Nobody could have been in any doubt that Ange would bring a dynamic, unconservative, attacking game to Spurs. And so he has. There’s been ups and downs, but as the song goes, if you lose all the highs and lows, it’s funny how the feeling goes away.
As of Saturday, they had won seven league games, none by a single goal and only one by two goals. All seven of their league defeats had been by a single goal and there had been only two draws. They have eviscerated and been eviscerated as on Sunday. Perhaps beating City 4-0 isn’t the stellar achievement we thought initially, given City’s crapulence, but it’s still huge. You want to ditch this in favour of a side that’ll bring on an extra defender and close the game down for the last 20 minutes? No, you can’t have both, it doesn’t work like that. You have to choose.
And now here come the critics and chin-strokers, taking it all so seriously, wearing the neutral clothing of conservatism. The anti-football mob who now don’t want the exciting stuff just because it means they lose sometimes. It’s like cutting off your cock because you might get syphilis.

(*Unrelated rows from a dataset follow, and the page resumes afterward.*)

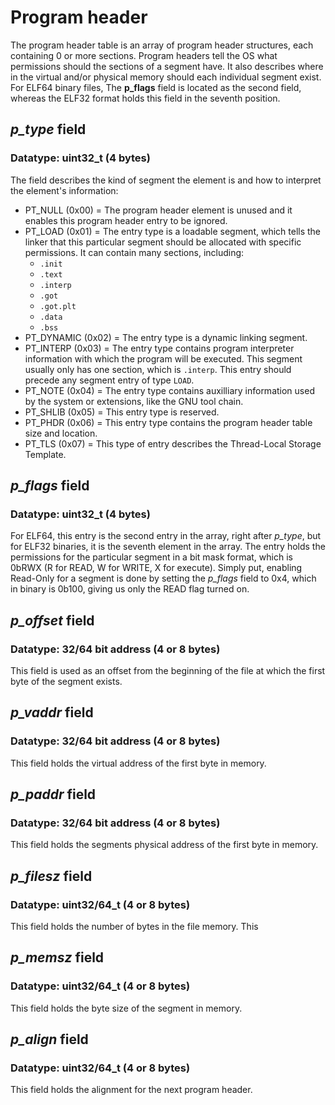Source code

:# Program header
The program header table is an array of program header structures, each containing 0 or more sections. Program headers tell the OS what permissions should the sections of a segment have. It also describes where in the virtual and/or physical memory should each individual segment exist. For ELF64 binary files, The **p_flags** field is located as the second field, whereas the ELF32 format holds this field in the seventh position.

## *p_type* field
### Datatype: uint32_t (4 bytes)
The field describes the kind of segment the element is and how to interpret the element's information:
- PT_NULL (0x00) = The program header element is unused and it enables this program header entry to be ignored.
- PT_LOAD (0x01) = The entry type is a loadable segment, which tells the linker that this particular segment should be allocated with specific permissions. It can contain many sections, including:
	- `.init`
	- `.text`
	- `.interp`
	- `.got`
	- `.got.plt`
	- `.data`
	- `.bss`
- PT_DYNAMIC (0x02) = The entry type is a dynamic linking segment.
- PT_INTERP (0x03) = The entry type contains program interpreter information with which the program will be executed. This segment usually only has one section, which is `.interp`. This entry should precede any segment entry of type `LOAD`.
- PT_NOTE (0x04) = The entry type contains auxilliary information used by the system or extensions, like the GNU tool chain.
- PT_SHLIB (0x05) = This entry type is reserved.
- PT_PHDR (0x06) = This entry type contains the program header table size and location.
- PT_TLS (0x07) = This type of entry describes the Thread-Local Storage Template.

## *p_flags* field
### Datatype: uint32_t (4 bytes)
For ELF64, this entry is the second entry in the array, right after *p_type*, but for ELF32 binaries, it is the seventh element in the array. The entry holds the permissions for the particular segment in a bit mask format, which is 0bRWX (R for READ, W for WRITE, X for execute). Simply put, enabling Read-Only for a segment is done by setting the *p_flags* field to 0x4, which in binary is 0b100, giving us only the READ flag turned on.

## *p_offset* field
### Datatype: 32/64 bit address (4 or 8 bytes)
This field is used as an offset from the beginning of the file at which the first byte of the segment exists.

## *p_vaddr* field
### Datatype: 32/64 bit address (4 or 8 bytes)
This field holds the virtual address of the first byte in memory.

## *p_paddr* field
### Datatype: 32/64 bit address (4 or 8 bytes)
This field holds the segments physical address of the first byte in memory.

## *p_filesz* field
### Datatype: uint32/64_t (4 or 8 bytes)
This field holds the number of bytes in the file memory. This

## *p_memsz* field
### Datatype: uint32/64_t (4 or 8 bytes)
This field holds the byte size of the segment in memory.

## *p_align* field
### Datatype: uint32/64_t (4 or 8 bytes)
This field holds the alignment for the next program header.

These joyless creatures still believe that “it’s all about results” sh*te and talk about Ange’s unwillingness to change as a weakness, or stubbornness. But they are the most glorious team we’ve seen since mid-90’s Newcastle. Do you want to be remembered for generationally great moments, or do you want a trophy? Bland or spicy? Corporate or maverick?
The irony of complaining about him after all the negative managers seems lost on them. The rest of us, those who know football is fun, see only the positives. Not shutting games down pays the greatest compliment of seeking to entertain us. I find it incredible that anyone would criticise that.
The critics who say he should ‘tweak’ his style in-game are missing the whole point. Always with the ‘tweaking’. Mostly this sage advice is ‘please don’t do that thing that you did to make you lose’. Duh. But nobody says that when they win so spectacularly, even though they’re playing the same way.
This is sport, not an A-level examination. Having a good time is the whole point. And Spurs entertain and crucially allow their opponents, like Liverpool on Sunday, to entertain too. Only Spurs would lose 6-3 after being 5-1 down. They don’t give up, or get any tighter, the crowd still roaring in anticipation with every attack; this should be what football is all about, not some efficient soulless grind or airless pragmatism.
It’s not surprising he gets frustrated and annoyed at the same criticism time and again from the same stupids. Some of the criticism is unfair and doesn’t understand what he’s trying to achieve and it comes from a place that doesn’t interest him. These people who call for pragmatism are anathema to him. He is rightly contemptuous of their attitude.
Has everything got to be calculated and methodical as if football is a scientific experiment? Football is already more like accountancy than rock ‘n’ roll, thank God there’s someone with the courage to put the pedal to the metal and ignore the brainwashing.
Inevitably, somewhere in the mix, is a certain anti-Antipodean hostility and mouth-breathers in the press who have already proven ignorant enough to think he’s achieved nothing, are trying to rough him up with their stupidity, still gravely saying ‘don’t you have to change?’ and calling for more sense. But many of us know sense is the death of excitement and creativity.
Ignore the stupids Ange. Whatever your league position, you regularly have one of the most attractive teams to watch and that has to be worth something. It’s all about enjoyment and you’ve got Tottenham sometimes playing and allowing the finest football for a generation and if football isn’t about fun and excitement then it’s about nothing. Keep fighting against the low drone of mediocrity.